PROBLEM STATEMENT = Exactly the lines from the one with "from Git** | ✅ | ❌ |" through the end of the material are to be output, both included, with no other text.

SOURCE MATERIAL =
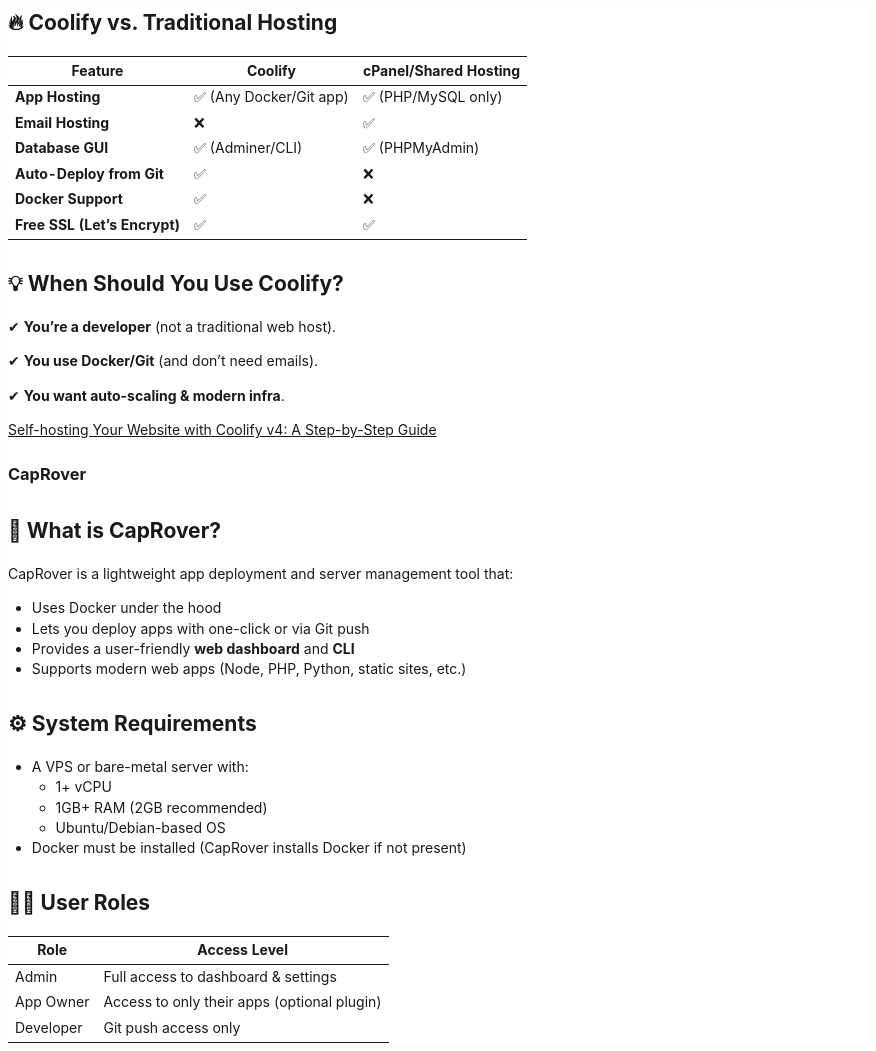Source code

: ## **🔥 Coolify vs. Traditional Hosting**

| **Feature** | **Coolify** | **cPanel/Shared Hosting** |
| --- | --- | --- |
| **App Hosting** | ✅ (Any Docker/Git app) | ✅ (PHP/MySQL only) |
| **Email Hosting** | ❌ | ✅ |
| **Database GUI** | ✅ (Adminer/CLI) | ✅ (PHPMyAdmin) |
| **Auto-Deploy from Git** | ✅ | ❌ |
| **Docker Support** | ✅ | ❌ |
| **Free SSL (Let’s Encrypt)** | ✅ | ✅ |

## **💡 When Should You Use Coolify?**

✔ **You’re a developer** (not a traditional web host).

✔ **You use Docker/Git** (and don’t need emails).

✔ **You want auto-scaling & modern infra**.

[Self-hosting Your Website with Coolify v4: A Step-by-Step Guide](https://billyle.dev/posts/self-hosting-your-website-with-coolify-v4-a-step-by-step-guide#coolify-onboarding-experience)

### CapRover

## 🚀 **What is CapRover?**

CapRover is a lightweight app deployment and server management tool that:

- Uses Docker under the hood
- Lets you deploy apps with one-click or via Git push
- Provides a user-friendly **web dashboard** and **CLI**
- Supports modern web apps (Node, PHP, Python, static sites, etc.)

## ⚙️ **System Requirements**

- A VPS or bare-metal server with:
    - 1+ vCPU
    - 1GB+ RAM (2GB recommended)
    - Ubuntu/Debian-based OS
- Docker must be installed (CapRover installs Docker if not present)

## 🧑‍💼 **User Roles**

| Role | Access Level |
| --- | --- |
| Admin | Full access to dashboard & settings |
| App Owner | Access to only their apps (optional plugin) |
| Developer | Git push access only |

ANSWER TO THE PROBLEM =
| **Auto-Deploy from Git** | ✅ | ❌ |
| **Docker Support** | ✅ | ❌ |
| **Free SSL (Let’s Encrypt)** | ✅ | ✅ |

## **💡 When Should You Use Coolify?**

✔ **You’re a developer** (not a traditional web host).

✔ **You use Docker/Git** (and don’t need emails).

✔ **You want auto-scaling & modern infra**.

[Self-hosting Your Website with Coolify v4: A Step-by-Step Guide](https://billyle.dev/posts/self-hosting-your-website-with-coolify-v4-a-step-by-step-guide#coolify-onboarding-experience)

### CapRover

## 🚀 **What is CapRover?**

CapRover is a lightweight app deployment and server management tool that:

- Uses Docker under the hood
- Lets you deploy apps with one-click or via Git push
- Provides a user-friendly **web dashboard** and **CLI**
- Supports modern web apps (Node, PHP, Python, static sites, etc.)

## ⚙️ **System Requirements**

- A VPS or bare-metal server with:
    - 1+ vCPU
    - 1GB+ RAM (2GB recommended)
    - Ubuntu/Debian-based OS
- Docker must be installed (CapRover installs Docker if not present)

## 🧑‍💼 **User Roles**

| Role | Access Level |
| --- | --- |
| Admin | Full access to dashboard & settings |
| App Owner | Access to only their apps (optional plugin) |
| Developer | Git push access only |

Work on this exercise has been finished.